In an effort to entice anglers to continue
releasing trophy-sized kings, Kenai River
Sportfishing Association's 'Release a Hawg' program
offers a $900 reward for releasing any king
measuring 48" or better, specifically good toward a
fiberglass replica of the fish. To qualify, you
must be fishing with a KRSA member or a licensed
guide who is registered to participate in the
program. An award-winning local taxidermist has
graciously agreed to create a fiberglass
reproduction of your trophy for the $900 reward
alone. You pay only the shipping costs. A true
'win-win' deal all the way around.
As the calendar rolls over to July 1, the
fishery opens to bait and unrestricted retention of
all sizes of king salmon downstream from the
Soldotna bridge. For every guide and angler lucky
and skilled enough to bring a trophy-sized king to
boat side, I challenge you to pause for a moment
before deciding to hoist it aboard. Reflect on the
unique genetic creation gleaming before your eyes.
Something deep inside will tell you undeniably that
this fish is special
too special to be
treated like just another slab of meat
too
special to kill for just another living room
adornment or 8x10 'hero-shot.'
These are the fish that define what the Kenai is
all about, and we are collectively responsible for
their ultimate fate, not just for ourselves but
also for generations to come. Even if the law
permits you to keep one of these prized kings
beginning on July 1st, ask yourself, "Do I really
need to kill this special fish for my table or my
wall? Couldn't I fill my freezer with soon-to-be
abundant sockeye salmon? Doesn't a reproduction
make more sense than a skin mount? Could its life
perhaps serve some higher purpose before it dies?"
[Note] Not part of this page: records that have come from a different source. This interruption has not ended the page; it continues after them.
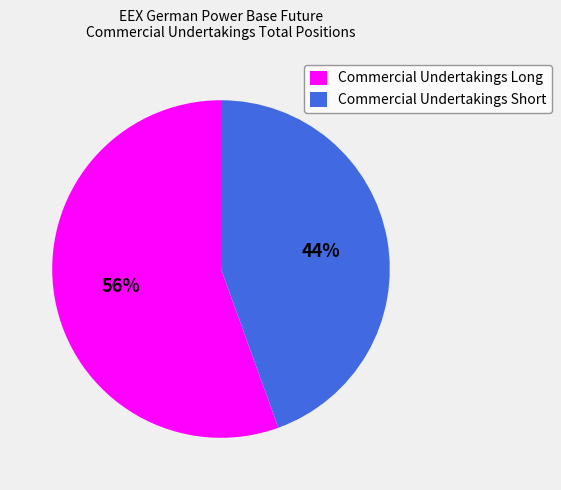

Rank the categories by value from lowest to highest.

Commercial Undertakings Short, Commercial Undertakings Long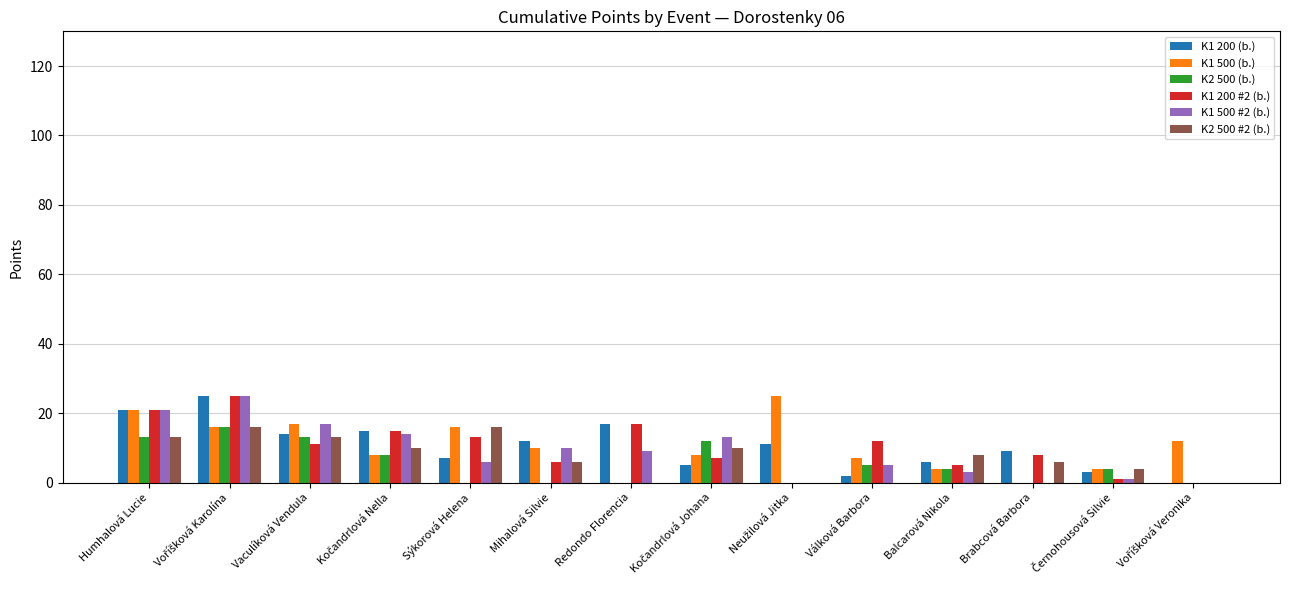

Is it true that K2 500 #2 (b.) equals 6 at Mihalová Silvie?

True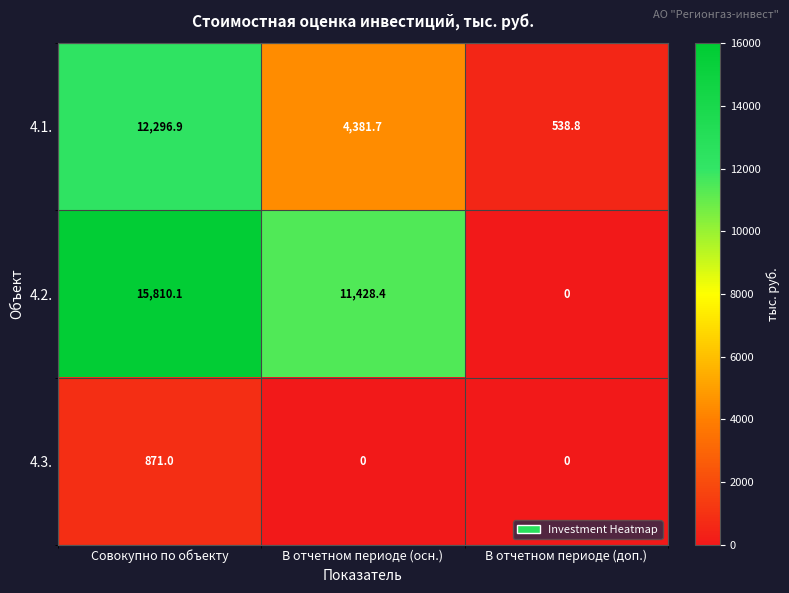

How many data points does each series have?

3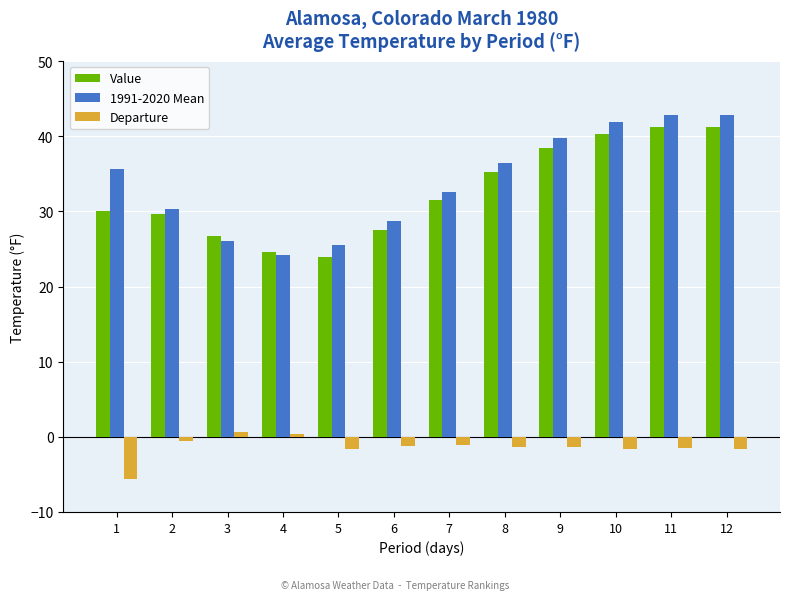

The 1991-2020 Mean series shows 39.1 at 4. True or false?

False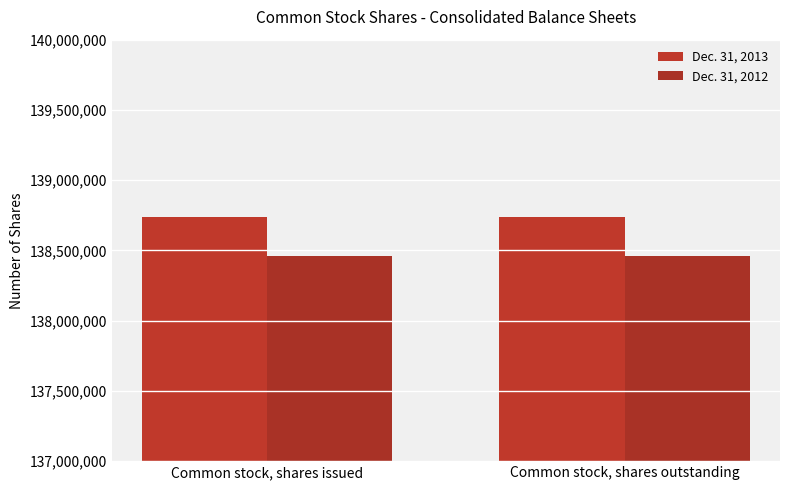

What is the value of the Dec. 31, 2012 bar at the 2nd from the left?

138457769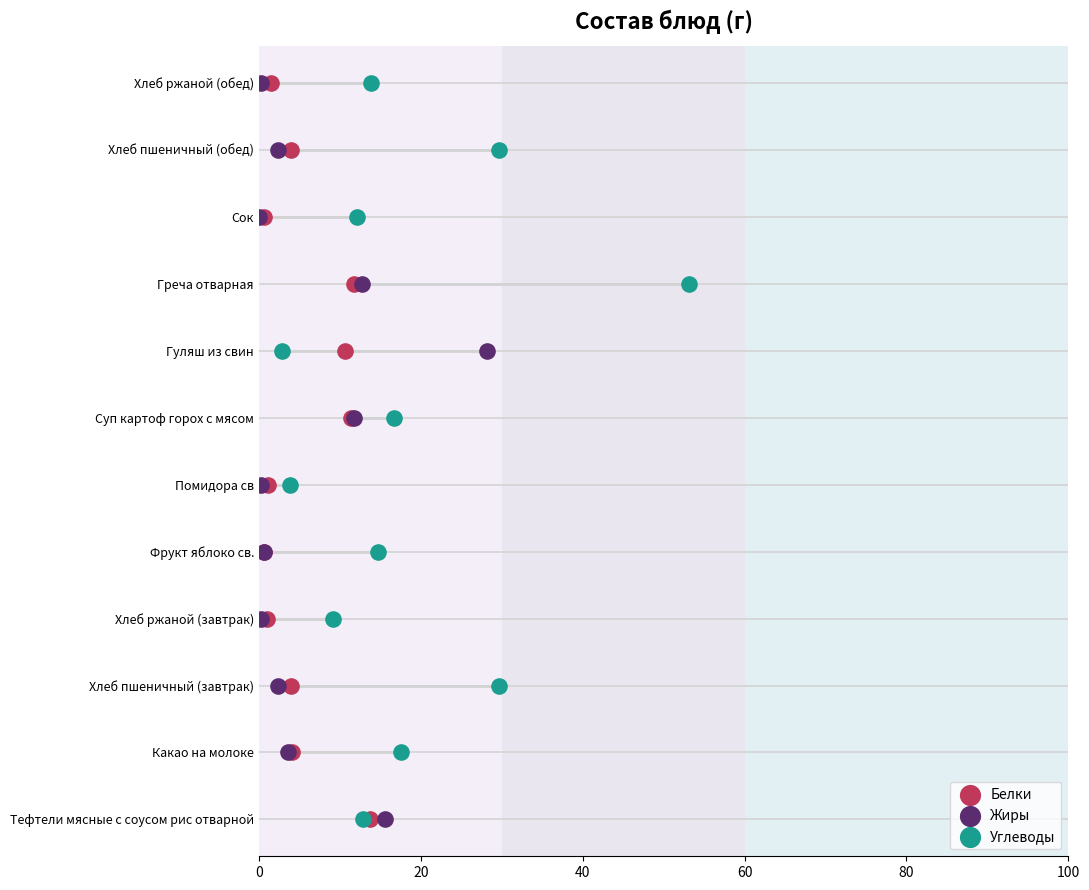

Which series reaches the maximum Y coordinate?

Белки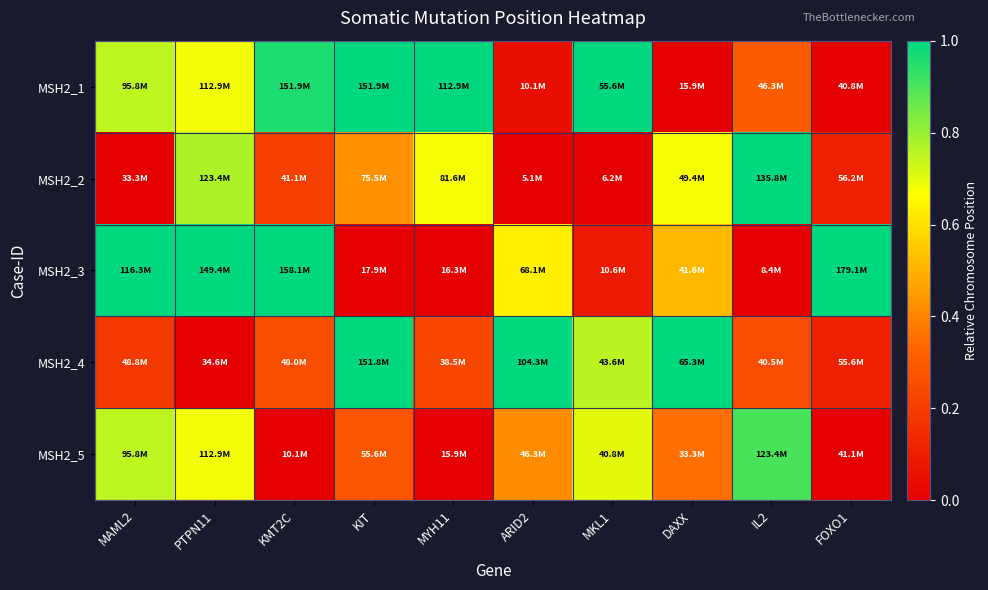

Reading right to left, what are all the values shown in this chart?

MSH2_1: FOXO1=0.0	IL2=0.3	DAXX=0.0	MKL1=1.0	ARID2=0.1	MYH11=1.0	KIT=1.0	KMT2C=1.0	PTPN11=0.7	MAML2=0.8
MSH2_2: FOXO1=0.1	IL2=1.0	DAXX=0.7	MKL1=0.0	ARID2=0.0	MYH11=0.7	KIT=0.4	KMT2C=0.2	PTPN11=0.8	MAML2=0.0
MSH2_3: FOXO1=1.0	IL2=0.0	DAXX=0.5	MKL1=0.1	ARID2=0.6	MYH11=0.0	KIT=0.0	KMT2C=1.0	PTPN11=1.0	MAML2=1.0
MSH2_4: FOXO1=0.1	IL2=0.3	DAXX=1.0	MKL1=0.8	ARID2=1.0	MYH11=0.2	KIT=1.0	KMT2C=0.3	PTPN11=0.0	MAML2=0.2
MSH2_5: FOXO1=0.0	IL2=0.9	DAXX=0.4	MKL1=0.7	ARID2=0.4	MYH11=0.0	KIT=0.3	KMT2C=0.0	PTPN11=0.7	MAML2=0.8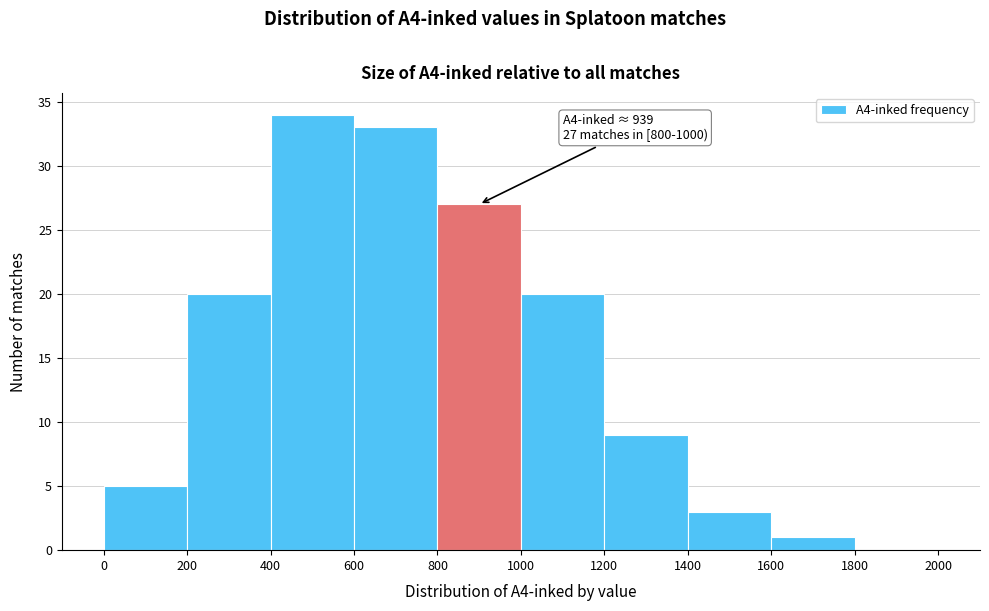

Over which range of the x-axis is the bar tallest?

400 to 600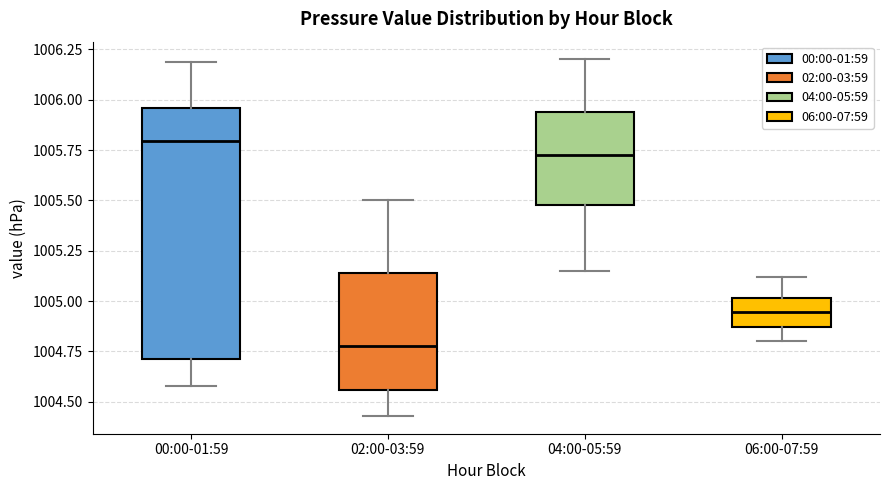

Reading left to right, transcribe this box plot: for each box, give where its median line is, the range the box spans, and where its two whiskers end, as read against the y-axis. The values are not printed on the chart, so give them approximately, as read against the axis.

00:00-01:59: median 1005.80, box 1004.70 to 1005.95, whiskers 1004.60 to 1006.20
02:00-03:59: median 1004.80, box 1004.55 to 1005.15, whiskers 1004.45 to 1005.50
04:00-05:59: median 1005.75, box 1005.50 to 1005.95, whiskers 1005.15 to 1006.20
06:00-07:59: median 1004.95, box 1004.85 to 1005.00, whiskers 1004.80 to 1005.10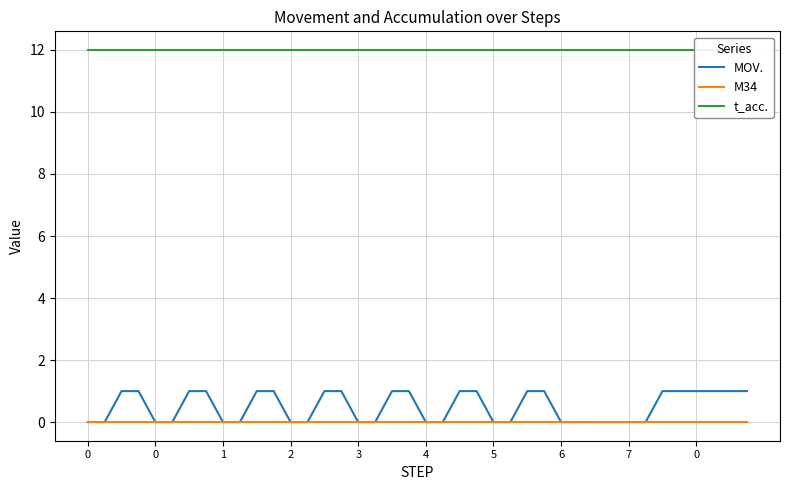

True or false: M34 has more than 1 interior local peaks.

False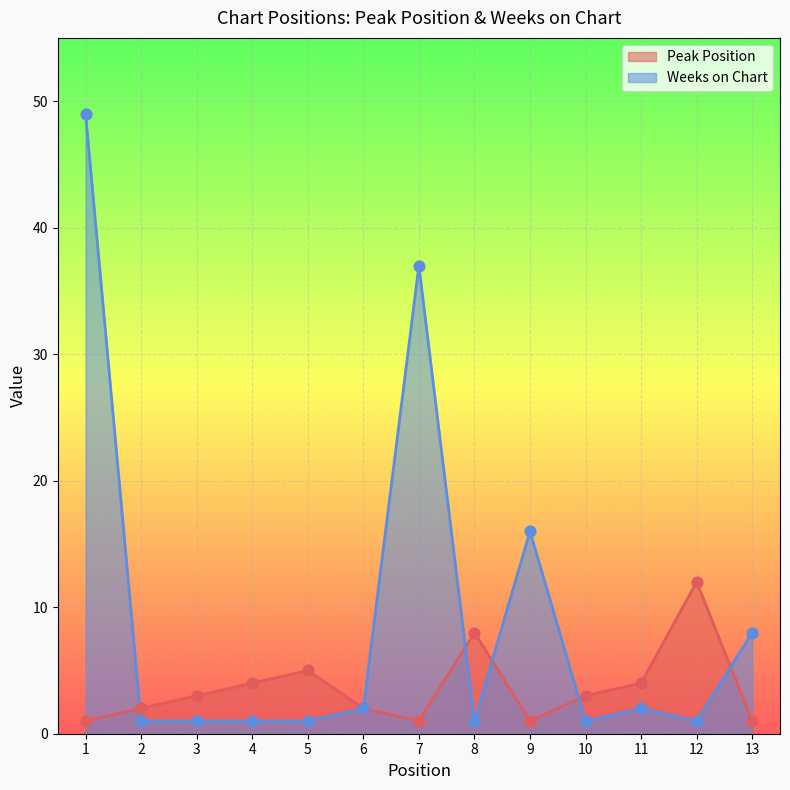

Which series has the widest spread of Y values?

Weeks on Chart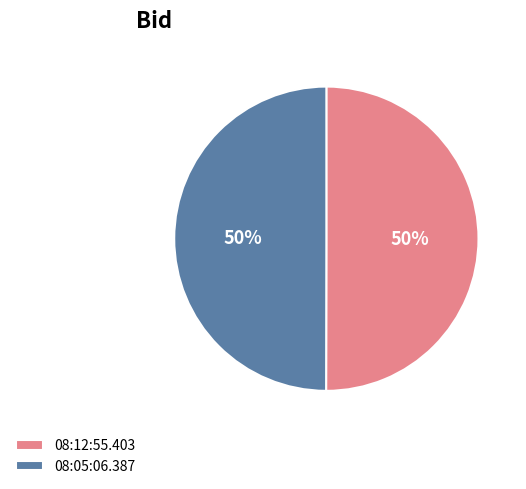

To the nearest percent, what portion does 08:12:55.403 represent?

50%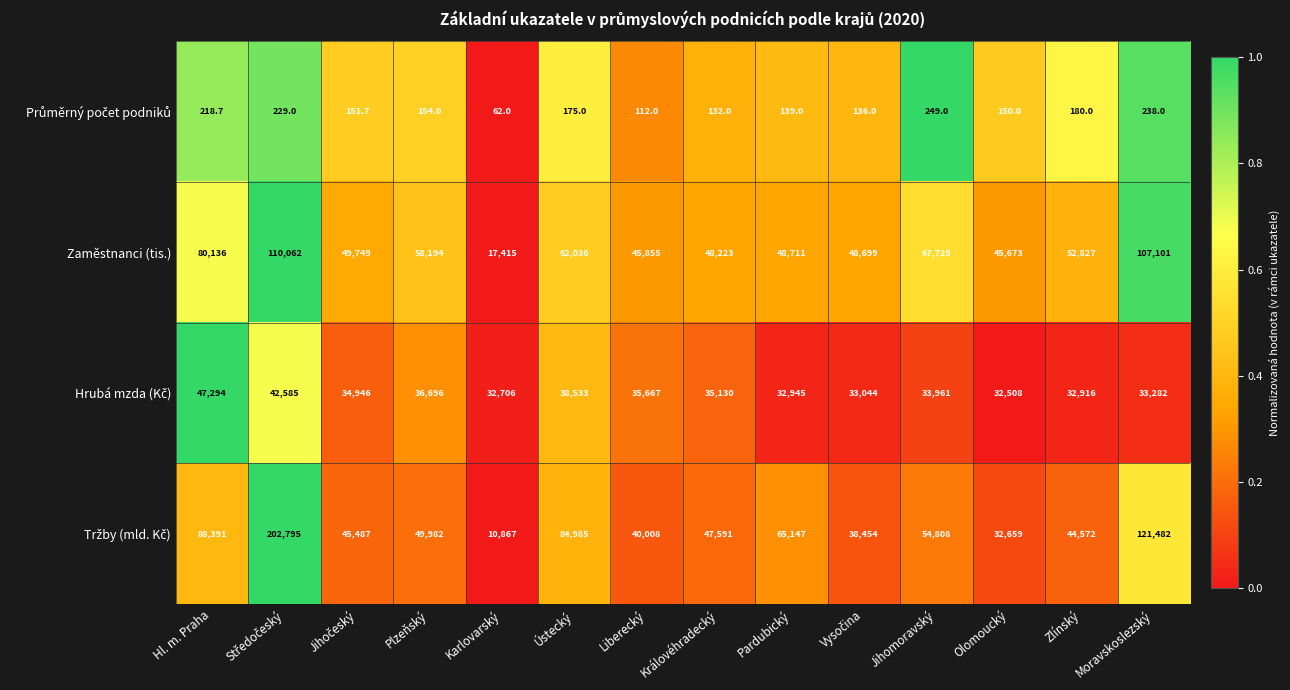

How many data points does each series have?

14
Let your conscience be your guide.
There will be the occasional angler whose ego
momentarily overrules rational and logical
thinking, and a big fish or two will likely be
hefted over the gunnels of my very own boat as I
begrudgingly bow to the insistence of the customer.
However, rest assured that I will at least attempt
to politely educate and enlighten every guest on
every charter, encouraging them to experience the
awesome feeling as their 'fish-of-a-lifetime'
regains its vigor within their grasp and slips
silently into the Kenai's emerald current.